Turn the lines of all the rows below into a numbered list, skipping blank lines. Leave the pictures out of your answer.

Document images with their source code

▬▬▬▬▬▬▬▬▬▬

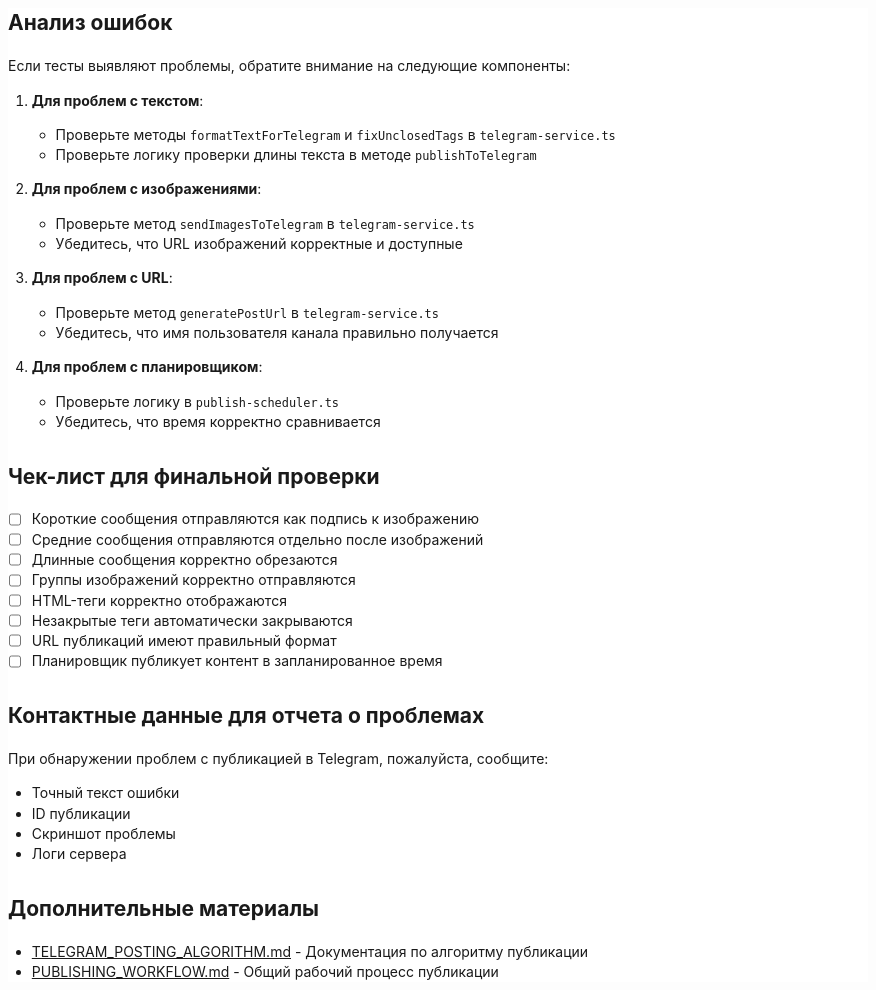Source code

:## Анализ ошибок

Если тесты выявляют проблемы, обратите внимание на следующие компоненты:

1. **Для проблем с текстом**:
   - Проверьте методы `formatTextForTelegram` и `fixUnclosedTags` в `telegram-service.ts`
   - Проверьте логику проверки длины текста в методе `publishToTelegram`

2. **Для проблем с изображениями**:
   - Проверьте метод `sendImagesToTelegram` в `telegram-service.ts`
   - Убедитесь, что URL изображений корректные и доступные

3. **Для проблем с URL**:
   - Проверьте метод `generatePostUrl` в `telegram-service.ts`
   - Убедитесь, что имя пользователя канала правильно получается

4. **Для проблем с планировщиком**:
   - Проверьте логику в `publish-scheduler.ts`
   - Убедитесь, что время корректно сравнивается

## Чек-лист для финальной проверки

- [ ] Короткие сообщения отправляются как подпись к изображению
- [ ] Средние сообщения отправляются отдельно после изображений
- [ ] Длинные сообщения корректно обрезаются
- [ ] Группы изображений корректно отправляются
- [ ] HTML-теги корректно отображаются
- [ ] Незакрытые теги автоматически закрываются
- [ ] URL публикаций имеют правильный формат
- [ ] Планировщик публикует контент в запланированное время

## Контактные данные для отчета о проблемах

При обнаружении проблем с публикацией в Telegram, пожалуйста, сообщите:
- Точный текст ошибки
- ID публикации
- Скриншот проблемы
- Логи сервера

## Дополнительные материалы

- [TELEGRAM_POSTING_ALGORITHM.md](TELEGRAM_POSTING_ALGORITHM.md) - Документация по алгоритму публикации
- [PUBLISHING_WORKFLOW.md](PUBLISHING_WORKFLOW.md) - Общий рабочий процесс публикации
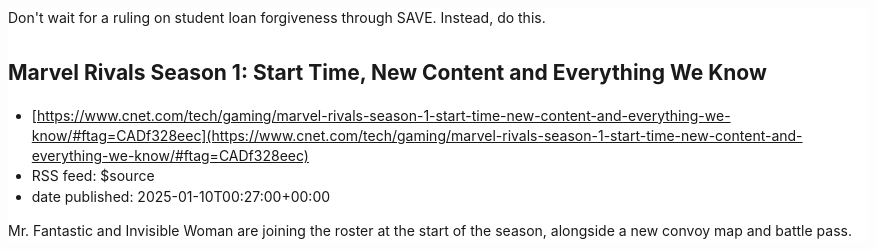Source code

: Don't wait for a ruling on student loan forgiveness through SAVE. Instead, do this.

## Marvel Rivals Season 1: Start Time, New Content and Everything We Know
 - [https://www.cnet.com/tech/gaming/marvel-rivals-season-1-start-time-new-content-and-everything-we-know/#ftag=CADf328eec](https://www.cnet.com/tech/gaming/marvel-rivals-season-1-start-time-new-content-and-everything-we-know/#ftag=CADf328eec)
 - RSS feed: $source
 - date published: 2025-01-10T00:27:00+00:00

Mr. Fantastic and Invisible Woman are joining the roster at the start of the season, alongside a new convoy map and battle pass.

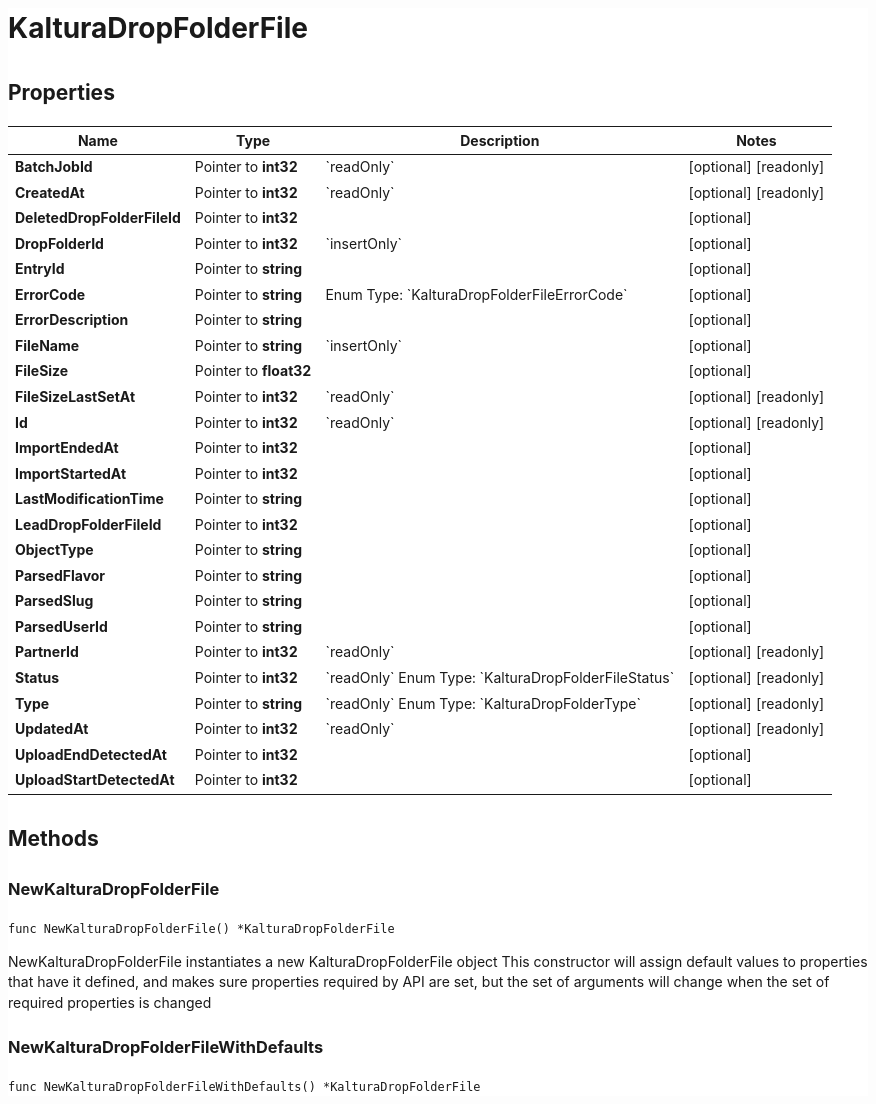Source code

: # KalturaDropFolderFile

## Properties

Name | Type | Description | Notes
------------ | ------------- | ------------- | -------------
**BatchJobId** | Pointer to **int32** | &#x60;readOnly&#x60; | [optional] [readonly] 
**CreatedAt** | Pointer to **int32** | &#x60;readOnly&#x60; | [optional] [readonly] 
**DeletedDropFolderFileId** | Pointer to **int32** |  | [optional] 
**DropFolderId** | Pointer to **int32** | &#x60;insertOnly&#x60; | [optional] 
**EntryId** | Pointer to **string** |  | [optional] 
**ErrorCode** | Pointer to **string** | Enum Type: &#x60;KalturaDropFolderFileErrorCode&#x60; | [optional] 
**ErrorDescription** | Pointer to **string** |  | [optional] 
**FileName** | Pointer to **string** | &#x60;insertOnly&#x60; | [optional] 
**FileSize** | Pointer to **float32** |  | [optional] 
**FileSizeLastSetAt** | Pointer to **int32** | &#x60;readOnly&#x60; | [optional] [readonly] 
**Id** | Pointer to **int32** | &#x60;readOnly&#x60; | [optional] [readonly] 
**ImportEndedAt** | Pointer to **int32** |  | [optional] 
**ImportStartedAt** | Pointer to **int32** |  | [optional] 
**LastModificationTime** | Pointer to **string** |  | [optional] 
**LeadDropFolderFileId** | Pointer to **int32** |  | [optional] 
**ObjectType** | Pointer to **string** |  | [optional] 
**ParsedFlavor** | Pointer to **string** |  | [optional] 
**ParsedSlug** | Pointer to **string** |  | [optional] 
**ParsedUserId** | Pointer to **string** |  | [optional] 
**PartnerId** | Pointer to **int32** | &#x60;readOnly&#x60; | [optional] [readonly] 
**Status** | Pointer to **int32** | &#x60;readOnly&#x60;  Enum Type: &#x60;KalturaDropFolderFileStatus&#x60; | [optional] [readonly] 
**Type** | Pointer to **string** | &#x60;readOnly&#x60;  Enum Type: &#x60;KalturaDropFolderType&#x60; | [optional] [readonly] 
**UpdatedAt** | Pointer to **int32** | &#x60;readOnly&#x60; | [optional] [readonly] 
**UploadEndDetectedAt** | Pointer to **int32** |  | [optional] 
**UploadStartDetectedAt** | Pointer to **int32** |  | [optional] 

## Methods

### NewKalturaDropFolderFile

`func NewKalturaDropFolderFile() *KalturaDropFolderFile`

NewKalturaDropFolderFile instantiates a new KalturaDropFolderFile object
This constructor will assign default values to properties that have it defined,
and makes sure properties required by API are set, but the set of arguments
will change when the set of required properties is changed

### NewKalturaDropFolderFileWithDefaults

`func NewKalturaDropFolderFileWithDefaults() *KalturaDropFolderFile`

▬▬▬▬▬▬▬▬▬▬

Written response
1. Source code
2. :## Анализ ошибок
3. Если тесты выявляют проблемы, обратите внимание на следующие компоненты:
4. 1. **Для проблем с текстом**:
5.    - Проверьте методы `formatTextForTelegram` и `fixUnclosedTags` в `telegram-service.ts`
6.    - Проверьте логику проверки длины текста в методе `publishToTelegram`
7. 2. **Для проблем с изображениями**:
8.    - Проверьте метод `sendImagesToTelegram` в `telegram-service.ts`
9.    - Убедитесь, что URL изображений корректные и доступные
10. 3. **Для проблем с URL**:
11.    - Проверьте метод `generatePostUrl` в `telegram-service.ts`
12.    - Убедитесь, что имя пользователя канала правильно получается
13. 4. **Для проблем с планировщиком**:
14.    - Проверьте логику в `publish-scheduler.ts`
15.    - Убедитесь, что время корректно сравнивается
16. ## Чек-лист для финальной проверки
17. - [ ] Короткие сообщения отправляются как подпись к изображению
18. - [ ] Средние сообщения отправляются отдельно после изображений
19. - [ ] Длинные сообщения корректно обрезаются
20. - [ ] Группы изображений корректно отправляются
21. - [ ] HTML-теги корректно отображаются
22. - [ ] Незакрытые теги автоматически закрываются
23. - [ ] URL публикаций имеют правильный формат
24. - [ ] Планировщик публикует контент в запланированное время
25. ## Контактные данные для отчета о проблемах
26. При обнаружении проблем с публикацией в Telegram, пожалуйста, сообщите:
27. - Точный текст ошибки
28. - ID публикации
29. - Скриншот проблемы
30. - Логи сервера
31. ## Дополнительные материалы
32. - [TELEGRAM_POSTING_ALGORITHM.md](TELEGRAM_POSTING_ALGORITHM.md) - Документация по алгоритму публикации
33. - [PUBLISHING_WORKFLOW.md](PUBLISHING_WORKFLOW.md) - Общий рабочий процесс публикации
34. Source code
35. : Don't wait for a ruling on student loan forgiveness through SAVE. Instead, do this.
36. ## Marvel Rivals Season 1: Start Time, New Content and Everything We Know
37.  - [https://www.cnet.com/tech/gaming/marvel-rivals-season-1-start-time-new-content-and-everything-we-know/#ftag=CADf328eec](https://www.cnet.com/tech/gaming/marvel-rivals-season-1-start-time-new-content-and-everything-we-know/#ftag=CADf328eec)
38.  - RSS feed: $source
39.  - date published: 2025-01-10T00:27:00+00:00
40. Mr. Fantastic and Invisible Woman are joining the roster at the start of the season, alongside a new convoy map and battle pass.
41. Source code
42. : # KalturaDropFolderFile
43. ## Properties
44. Name | Type | Description | Notes
45. ------------ | ------------- | ------------- | -------------
46. **BatchJobId** | Pointer to **int32** | &#x60;readOnly&#x60; | [optional] [readonly] 
47. **CreatedAt** | Pointer to **int32** | &#x60;readOnly&#x60; | [optional] [readonly] 
48. **DeletedDropFolderFileId** | Pointer to **int32** |  | [optional] 
49. **DropFolderId** | Pointer to **int32** | &#x60;insertOnly&#x60; | [optional] 
50. **EntryId** | Pointer to **string** |  | [optional] 
51. **ErrorCode** | Pointer to **string** | Enum Type: &#x60;KalturaDropFolderFileErrorCode&#x60; | [optional] 
52. **ErrorDescription** | Pointer to **string** |  | [optional] 
53. **FileName** | Pointer to **string** | &#x60;insertOnly&#x60; | [optional] 
54. **FileSize** | Pointer to **float32** |  | [optional] 
55. **FileSizeLastSetAt** | Pointer to **int32** | &#x60;readOnly&#x60; | [optional] [readonly] 
56. **Id** | Pointer to **int32** | &#x60;readOnly&#x60; | [optional] [readonly] 
57. **ImportEndedAt** | Pointer to **int32** |  | [optional] 
58. **ImportStartedAt** | Pointer to **int32** |  | [optional] 
59. **LastModificationTime** | Pointer to **string** |  | [optional] 
60. **LeadDropFolderFileId** | Pointer to **int32** |  | [optional] 
61. **ObjectType** | Pointer to **string** |  | [optional] 
62. **ParsedFlavor** | Pointer to **string** |  | [optional] 
63. **ParsedSlug** | Pointer to **string** |  | [optional] 
64. **ParsedUserId** | Pointer to **string** |  | [optional] 
65. **PartnerId** | Pointer to **int32** | &#x60;readOnly&#x60; | [optional] [readonly] 
66. **Status** | Pointer to **int32** | &#x60;readOnly&#x60;  Enum Type: &#x60;KalturaDropFolderFileStatus&#x60; | [optional] [readonly] 
67. **Type** | Pointer to **string** | &#x60;readOnly&#x60;  Enum Type: &#x60;KalturaDropFolderType&#x60; | [optional] [readonly] 
68. **UpdatedAt** | Pointer to **int32** | &#x60;readOnly&#x60; | [optional] [readonly] 
69. **UploadEndDetectedAt** | Pointer to **int32** |  | [optional] 
70. **UploadStartDetectedAt** | Pointer to **int32** |  | [optional] 
71. ## Methods
72. ### NewKalturaDropFolderFile
73. `func NewKalturaDropFolderFile() *KalturaDropFolderFile`
74. NewKalturaDropFolderFile instantiates a new KalturaDropFolderFile object
75. This constructor will assign default values to properties that have it defined,
76. and makes sure properties required by API are set, but the set of arguments
77. will change when the set of required properties is changed
78. ### NewKalturaDropFolderFileWithDefaults
79. `func NewKalturaDropFolderFileWithDefaults() *KalturaDropFolderFile`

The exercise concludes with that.